◆ Data to use
※

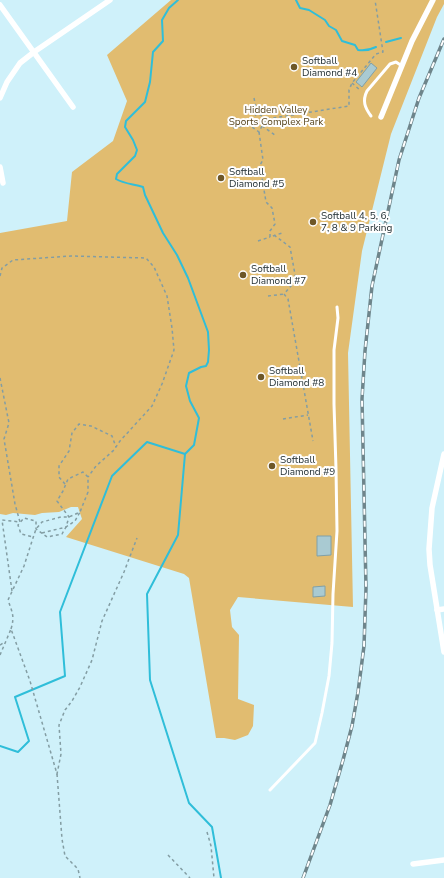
<svg xmlns="http://www.w3.org/2000/svg" width="444" height="878" font-family="'Nunito Sans',sans-serif">
<style>
.green{fill:#e1bc70}
.lines{fill:none;stroke-linecap:round;stroke-linejoin:round}
.stream{stroke:#2fbed9;stroke-width:2}
.building{fill:#a9cad2;stroke:#80a0a8}
.path{stroke:#839da3;stroke-width:1.5;stroke-dasharray:3 3;stroke-linecap:butt}
.lane{stroke:#fff;stroke-width:3}
.street{stroke:#fff;stroke-width:5.5}
.rail-casing{stroke:#6e858b;stroke-width:3.5}
.rail{stroke:#fff;stroke-width:2;stroke-dasharray:6;stroke-linecap:butt}
.poi-dot{fill:#6e5727;stroke:#fff;stroke-width:1.5}
.labels{text-anchor:middle;dominant-baseline:central;stroke-width:4;stroke-linejoin:round;paint-order:stroke}
.poi-label{font-size:10px;fill:#1d2a2e;stroke:#fff;text-anchor:start}
.park-label{font-size:10px;fill:#58461f;stroke:#fff}
</style>
<rect width="100%" height="100%" fill="#cff1fa"/>
<!-- green -->
<polygon class="green" points="171,0 444,0 444,4 437,17 391,134 362,251 348,353 353,607 238,597 230,610 232,627 239,635 238,699 254,705 253,726 248,735 235,740 224,738 216,738 189,578 184,574 66,537 82,519 78,507 71,507 59,512 42,513 35,515 13,513 6,515 0,514 0,233 67,221 72,172 113,141 127,101 107,55"/>
<g class="lines">
<!-- stream -->
<g class="stream">
<path d="M296,0L300,8L309,10L325,20L329,26L336,30L342,41L355,45L358,50C365,51 370,50 376,47"/>
<polyline points="386,42 401,38"/>
<polyline points="185,454 178,535 147,594 150,680 189,803 212,827 221,878"/>
<path d="M0,746L18,752L29,741L15,697L65,676L60,612L112,476L147,442L185,454L194,445L199,418L190,401L186,386L189,373L201,367L206,366L208,362L209,350L208,332L188,278L177,255L163,233L145,195L143,187C134,184 124,184 116,179L117,174L135,156L137,150L133,140L125,127L126,121L145,102L150,82L153,52L163,41L162,20L169,8L178,0"/>
</g>
</g>
<!-- building -->
<g class="building">
<polygon points="371,63 377,68 362,87 356,82"/>
<polygon points="317,536 331,536 331,555 317,556"/>
<polygon points="325,586 325,596 313,597 313,587"/>
</g>
<g class="lines">
<!-- path -->
<g class="path">
<polyline points="352,83 361,91"/>
<polyline points="254,98 257,113"/>
<polyline points="267,119 257,113 249,125 259,132 262,126 267,119 349,106 349,90 352,83 376,54 383,52 375,0"/>
<polyline points="262,126 275,135"/>
<polyline points="233,128 249,125"/>
<polyline points="259,132 263,160 260,165 266,202 272,208 275,224 270,231 270,237 282,233"/>
<polyline points="274,235 290,247 296,280 284,294 288,299 313,441"/>
<polyline points="258,241 270,237"/>
<polyline points="0,276 2,268 13,260 71,256 146,258 154,267 167,296 172,328 174,350 162,384 152,406 120,441 114,450 96,466 88,477"/>
<polyline points="268,296 284,294"/>
<polyline points="0,378 9,423 4,439 15,504 20,522 2,520 12,591"/>
<polyline points="283,419 308,415"/>
<polyline points="65,484 59,477 59,466 69,451 72,433 79,424 91,426 112,436 116,447"/>
<polyline points="42,533 66,527 75,521 80,512"/>
<path d="M11,629C15,616 12,612 8,600L24,566L32,541L36,529L42,522L61,517H69L80,512L88,492V477L83,472L68,479L63,491L57,501L69,517L66,527L62,534L47,537L36,529V521L24,518L18,525L21,534L33,537"/>
<polyline points="0,645 5,642"/>
<polyline points="0,655 11,629 30,681 57,774 61,754 59,725 65,710 72,701 80,687 92,660 102,621 124,572 137,538"/>
<polyline points="57,774 62,839 65,856 78,869 80,878"/>
<polyline points="207,832 211,846 214,878"/>
<polyline points="168,855 190,878"/>
</g>
<!-- lane -->
<g class="lane">
<path d="M371,116C365,108 362,101 367,91L390,64L396,62L402,66"/>
<polyline points="270,790 315,743 322,713 329,676 332,643 333,594 337,531 336,469 334,404 334,350 338,318 337,307"/>
</g>
<!-- street -->
<g class="street">
<polyline points="0,5 73,107"/>
<polyline points="0,98 7,82 20,63 34,52 110,0"/>
<polyline points="381,117 412,41 433,0"/>
<polyline points="0,167 3,183"/>
<polyline points="444,454 432,508 429,549 430,565 444,652"/>
<polyline points="437,610 444,609"/>
<polyline points="413,864 444,860"/>
</g>
<!-- rail casing -->
<g class="rail-casing">
<polyline id="rail" points="303,878 330,805 343,760 352,726 358,692 364,646 366,588 362,399 365,351 372,286 399,160 419,98 444,39"/>
</g>
<!-- rail -->
<use href="#rail" class="rail"/>
</g>
<!-- markers -->
<g class="poi-dot">
<circle cx="294" cy="67" r="4"/>
<circle cx="221" cy="178" r="4"/>
<circle cx="313" cy="222" r="4"/>
<circle cx="243" cy="275" r="4"/>
<circle cx="261" cy="377" r="4"/>
<circle cx="272" cy="466" r="4"/>
</g>
<g class="labels">
<!-- poi labels -->
<g class="poi-label">
<text x="302" y="61">Softball<tspan x="302" dy="12">Diamond #4</tspan></text>
<text x="229" y="172">Softball<tspan x="229" dy="12">Diamond #5</tspan></text>
<text x="321" y="216">Softball 4, 5, 6,<tspan x="321" dy="12">7, 8 &amp; 9 Parking</tspan></text>
<text x="251" y="269">Softball<tspan x="251" dy="12">Diamond #7</tspan></text>
<text x="269" y="371">Softball<tspan x="269" dy="12">Diamond #8</tspan></text>
<text x="280" y="460">Softball<tspan x="280" dy="12">Diamond #9</tspan></text>
</g>
<!-- park labels -->
<g class="park-label">
<text x="276" y="110">Hidden Valley<tspan x="276" dy="12">Sports Complex Park</tspan></text>
</g>
</g>
</svg>
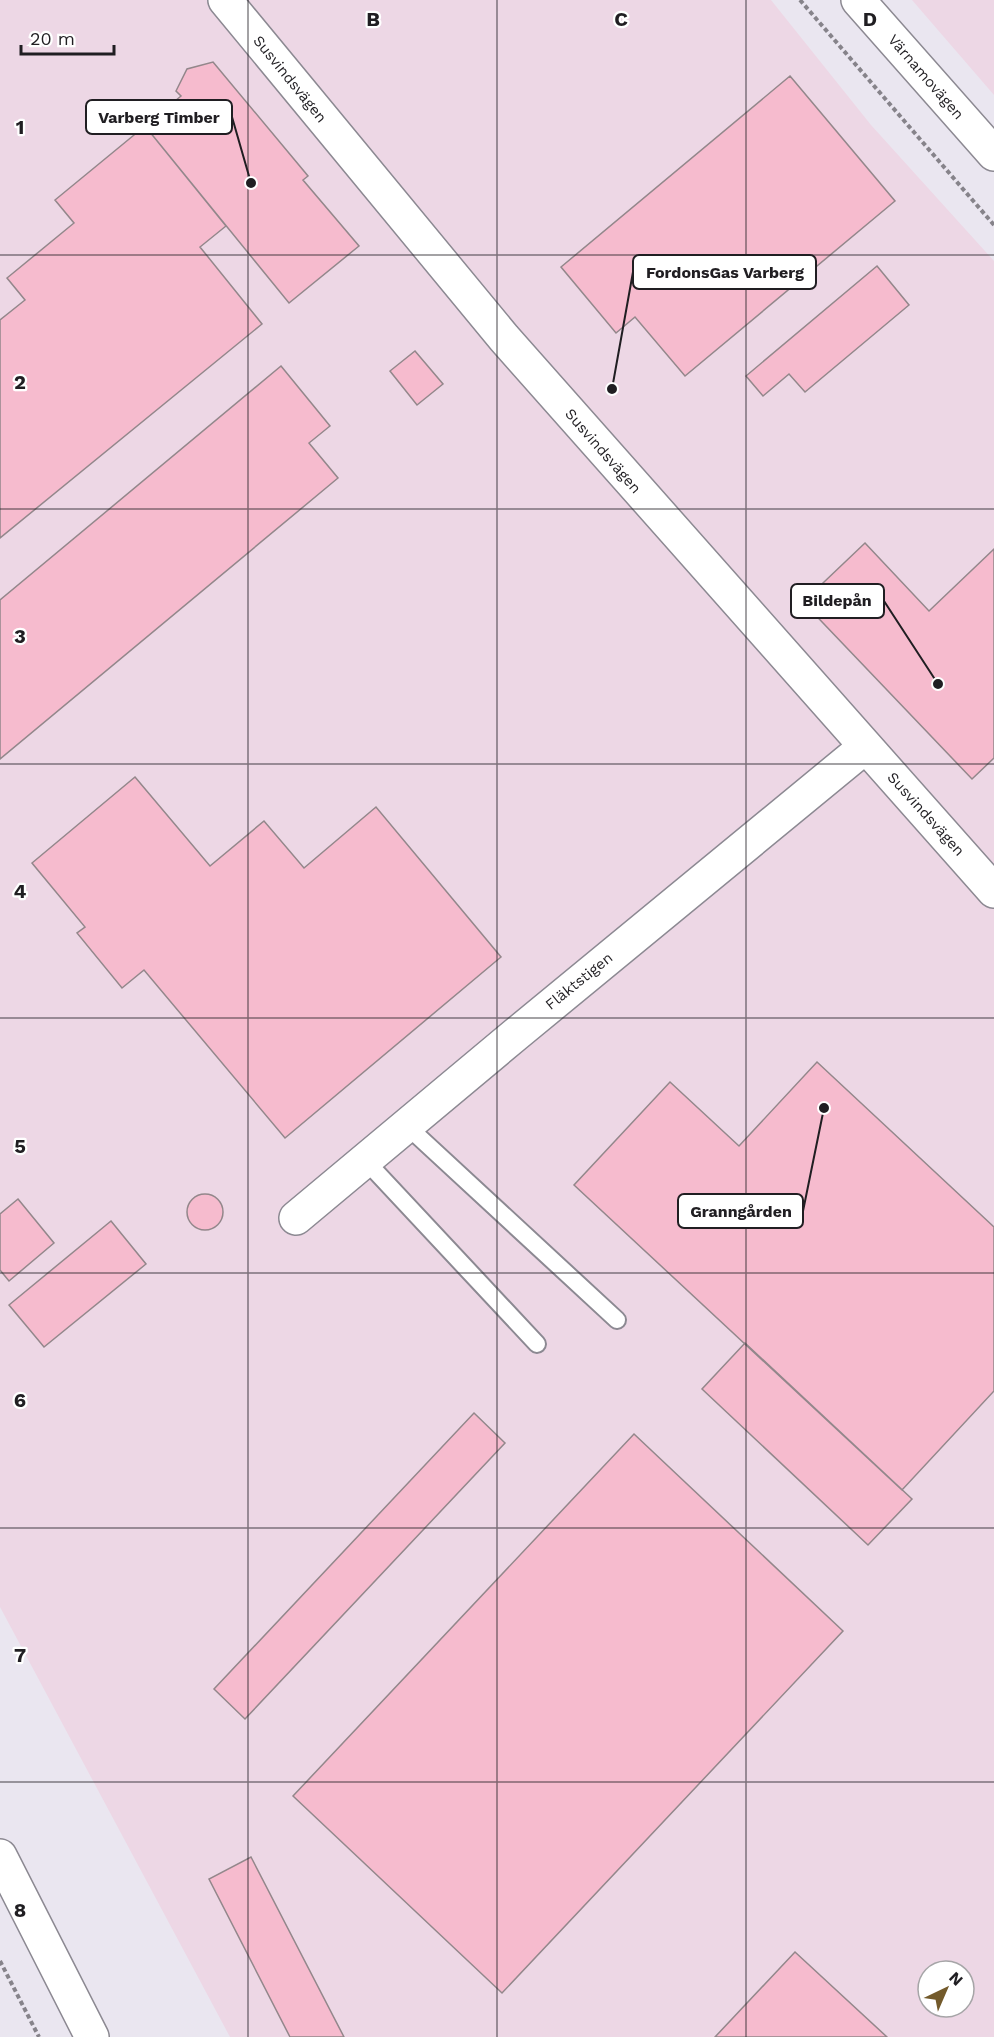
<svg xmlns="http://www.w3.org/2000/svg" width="994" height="2037" font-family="'Work Sans',sans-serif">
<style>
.industrial{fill:#edd7e5;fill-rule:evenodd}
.building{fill:#f6bbce;stroke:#93878b;stroke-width:1.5}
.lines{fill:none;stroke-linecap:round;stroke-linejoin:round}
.service-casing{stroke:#8c8992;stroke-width:20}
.minor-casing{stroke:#8c8992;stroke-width:36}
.secondary-casing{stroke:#8c8992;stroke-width:36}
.path{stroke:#86838a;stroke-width:4;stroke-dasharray:4.5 3;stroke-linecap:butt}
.service{stroke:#fff;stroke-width:16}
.minor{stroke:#fff;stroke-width:33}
.secondary{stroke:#fff;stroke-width:33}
.grid{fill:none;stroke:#201e22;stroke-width:1.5;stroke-opacity:0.55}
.labels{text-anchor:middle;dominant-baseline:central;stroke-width:4.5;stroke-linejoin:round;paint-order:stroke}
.street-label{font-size:15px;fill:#201e22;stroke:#fff}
.grid-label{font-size:20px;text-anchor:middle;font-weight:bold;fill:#201e22;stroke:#fff;stroke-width:4.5;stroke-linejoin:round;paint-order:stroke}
.leader{fill:none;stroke:#201e22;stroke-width:2}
.callout-dot{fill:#201e22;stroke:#fff;stroke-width:2}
.callout{fill:#fff;stroke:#201e22;stroke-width:2}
.callout-label{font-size:16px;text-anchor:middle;font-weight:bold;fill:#201e22}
</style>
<rect width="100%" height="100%" fill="#eae6f0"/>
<!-- industrial -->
<path class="industrial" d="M0 0H771L871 125 994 261V2037H230L0 1607ZM928 1971H964V2007H928Z
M912 0H994V95Z"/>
<!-- building -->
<path class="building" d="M213 62 308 176 303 180 359 246 289 303 145 126 181 96 176 91 187 69Z
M790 76 895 201 685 376 635 317 616 333 561 267Z
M145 126 226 226 200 247 262 324 0 538V320L25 300 7 278 74 223 55 200Z
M877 266 909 305 805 392 789 374 763 396 746 376Z
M415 351 443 384 417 405 390 371Z
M281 366 330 426 309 443 338 478 0 759V600Z
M865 543 929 611 994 549V758L972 779 803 602Z
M135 777 210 866 264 821 304 868 376 807 501 957 285 1138 144 970 122 988 77 933 85 927 32 863Z
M817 1062 994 1227V1391L902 1490 574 1185 670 1082 739 1146Z
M187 1212a18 18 0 1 1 36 0a18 18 0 1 1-36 0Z
M18 1199 54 1243 9 1281 0 1270V1214Z
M111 1221 146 1264 44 1347 9 1305Z
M745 1343 912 1499 868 1545 702 1389Z
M474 1413 505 1443 245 1719 214 1689Z
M634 1434 843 1631 502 1993 293 1796Z
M251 1857 344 2037H290L209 1879Z
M795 1952 887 2037H715Z"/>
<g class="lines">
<!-- service casing -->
<g class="service-casing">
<path id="service" d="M406 1125 617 1320
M365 1160 537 1344"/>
</g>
<!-- minor casing -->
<g class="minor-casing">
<path id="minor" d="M225 0 504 338 994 891
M296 1218 515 1035 865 747
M0 1856 92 2037"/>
</g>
<!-- secondary casing -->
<g class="secondary-casing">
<path id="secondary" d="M858 0 994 154"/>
</g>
<!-- path -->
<path class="path" d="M800 0 994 225
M0 1961 39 2037"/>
<!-- service -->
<use href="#service" class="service"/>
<!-- minor -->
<use href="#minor" class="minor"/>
<!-- secondary -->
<use href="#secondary" class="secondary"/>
</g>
<!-- grid -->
<path class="grid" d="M248 0V2037M497 0V2037M746 0V2037M0 255H994M0 509H994M0 764H994M0 1018H994M0 1273H994M0 1528H994M0 1782H994"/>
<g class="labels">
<!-- street labels -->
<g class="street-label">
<text transform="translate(926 77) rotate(49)">Värnamovägen</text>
<text transform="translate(290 79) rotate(51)">Susvindsvägen</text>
<text transform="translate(603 451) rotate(49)">Susvindsvägen</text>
<text transform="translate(926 814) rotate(48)">Susvindsvägen</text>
<text transform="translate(579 981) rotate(-39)">Fläktstigen</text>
</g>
</g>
<g class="grid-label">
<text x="373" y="26">B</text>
<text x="621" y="26">C</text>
<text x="870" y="26">D</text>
<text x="20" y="134">1</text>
<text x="20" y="389">2</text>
<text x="20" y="643">3</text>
<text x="20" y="898">4</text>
<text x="20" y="1153">5</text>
<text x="20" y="1407">6</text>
<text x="20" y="1662">7</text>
<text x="20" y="1917">8</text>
</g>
<!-- callouts -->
<path class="leader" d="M251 183L232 117M612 389L633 272M938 684L884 601M824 1108L803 1211"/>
<g class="callout-dot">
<circle cx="251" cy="183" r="6"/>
<circle cx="612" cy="389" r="6"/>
<circle cx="938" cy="684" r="6"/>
<circle cx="824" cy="1108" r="6"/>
</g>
<g class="callout">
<rect x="86" y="100" width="146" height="34" rx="6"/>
<rect x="633" y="255" width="183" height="34" rx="6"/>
<rect x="791" y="584" width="93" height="34" rx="6"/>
<rect x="678" y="1194" width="125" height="34" rx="6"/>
</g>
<g class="callout-label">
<text x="159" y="123">Varberg Timber</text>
<text x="725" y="278">FordonsGas Varberg</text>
<text x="837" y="606">Bildepån</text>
<text x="741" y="1217">Granngården</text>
</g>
<!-- north arrow -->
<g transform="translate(946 1989) rotate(44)"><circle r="28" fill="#ffffff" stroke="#a6a5a7" stroke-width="1.5"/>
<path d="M0-4.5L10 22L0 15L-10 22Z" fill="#735a2b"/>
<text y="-9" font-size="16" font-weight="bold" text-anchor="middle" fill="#201e22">N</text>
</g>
<!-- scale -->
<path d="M21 45v9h93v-9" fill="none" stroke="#201e22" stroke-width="3"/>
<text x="30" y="45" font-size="18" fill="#201e22" stroke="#ffffff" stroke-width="4.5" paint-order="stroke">20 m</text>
</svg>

※

◆ What you are asked to do
The response must hold only the lines above from the line with "M795 1952 887" through the line with "<!-- secondary -->", each copied exactly, both ends kept.

◆ Written response
M795 1952 887 2037H715Z"/>
<g class="lines">
<!-- service casing -->
<g class="service-casing">
<path id="service" d="M406 1125 617 1320
M365 1160 537 1344"/>
</g>
<!-- minor casing -->
<g class="minor-casing">
<path id="minor" d="M225 0 504 338 994 891
M296 1218 515 1035 865 747
M0 1856 92 2037"/>
</g>
<!-- secondary casing -->
<g class="secondary-casing">
<path id="secondary" d="M858 0 994 154"/>
</g>
<!-- path -->
<path class="path" d="M800 0 994 225
M0 1961 39 2037"/>
<!-- service -->
<use href="#service" class="service"/>
<!-- minor -->
<use href="#minor" class="minor"/>
<!-- secondary -->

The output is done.